1.1、匈牙利算法,二分图匹配:self.matcher

匈牙利算法原理可以看看这篇经典博客:算法学习笔记(5):匈牙利算法

而在DETR是在models/matcher.py中的HungarianMatcher类实现了匈牙利匹配算法:

class HungarianMatcher(nn.Module):
    """This class computes an assignment between the targets and the predictions of the network

    For efficiency reasons, the targets don't include the no_object. Because of this, in general,
    there are more predictions than targets. In this case, we do a 1-to-1 matching of the best predictions,
    while the others are un-matched (and thus treated as non-objects).
    """

    def __init__(self, cost_class: float = 1, cost_bbox: float = 1, cost_giou: float = 1):
        """Creates the matcher

        Params:
            cost_class: This is the relative weight of the classification error in the matching cost
            cost_bbox: This is the relative weight of the L1 error of the bounding box coordinates in the matching cost
            cost_giou: This is the relative weight of the giou loss of the bounding box in the matching cost
        """
        super().__init__()
        self.cost_class = cost_class
        self.cost_bbox = cost_bbox
        self.cost_giou = cost_giou
        assert cost_class != 0 or cost_bbox != 0 or cost_giou != 0, "all costs cant be 0"
    
    # 不需要更新梯度  只是一种匹配方式
    @torch.no_grad()
    def forward(self, outputs, targets):
        """ Performs the matching

        Params:
            outputs: This is a dict that contains at least these entries:
                 "pred_logits": Tensor of dim [batch_size, num_queries, num_classes]=[bs,100,92] with the classification logits
                 "pred_boxes": Tensor of dim [batch_size, num_queries, 4]=[bs,100,4] with the predicted box coordinates

            targets: list:bs This is a list of targets (len(targets) = batch_size), where each target is a dict containing:
                 "labels": Tensor of dim [num_target_boxes]=[3] (where num_target_boxes is the number of ground-truth
                           objects in the target) containing the class labels
                 "boxes": Tensor of dim [num_target_boxes, 4] containing the target box coordinates

        Returns:
            A list of size batch_size, containing tuples of (index_i, index_j) where:
                - index_i is the indices of the selected predictions (in order)
                - index_j is the indices of the corresponding selected targets (in order)
            For each batch element, it holds:
                len(index_i) = len(index_j) = min(num_queries, num_target_boxes)
        """
        # batch_size  100
        bs, num_queries = outputs["pred_logits"].shape[:2]

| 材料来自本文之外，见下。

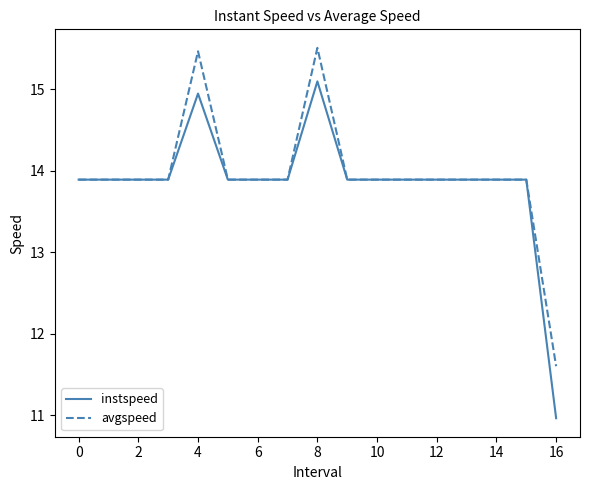

What is the minimum value for instspeed?

11.0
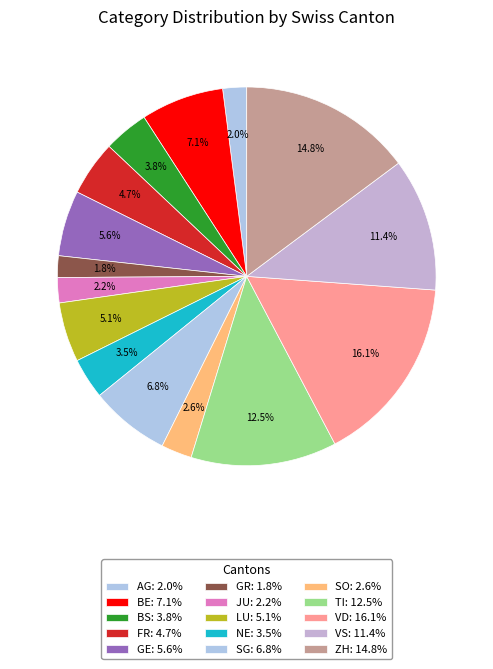

To the nearest percent, what is the combined percentage of GE and VS?

17%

        # We flatten to compute the cost matrices in a batch
        # [2,100,92] -> [200, 92] -> [200, 92]概率
        out_prob = outputs["pred_logits"].flatten(0, 1).softmax(-1)  # [batch_size * num_queries, num_classes]
        # [2,100,4] -> [200, 4]
        out_bbox = outputs["pred_boxes"].flatten(0, 1)  # [batch_size * num_queries, 4]

        # Also concat the target labels and boxes
        # [3]  idx = 32, 1, 85  concat all labels
        tgt_ids = torch.cat([v["labels"] for v in targets])
        # [3, 4]  concat all box
        tgt_bbox = torch.cat([v["boxes"] for v in targets])

        # 计算损失   分类 + L1 box + GIOU box
        # Compute the classification cost. Contrary to the loss, we don't use the NLL,
        # but approximate it in 1 - proba[target class].
        # The 1 is a constant that doesn't change the matching, it can be ommitted.
        cost_class = -out_prob[:, tgt_ids]

        # Compute the L1 cost between boxes
        cost_bbox = torch.cdist(out_bbox, tgt_bbox, p=1)

        # Compute the giou cost betwen boxes
        cost_giou = -generalized_box_iou(box_cxcywh_to_xyxy(out_bbox), box_cxcywh_to_xyxy(tgt_bbox))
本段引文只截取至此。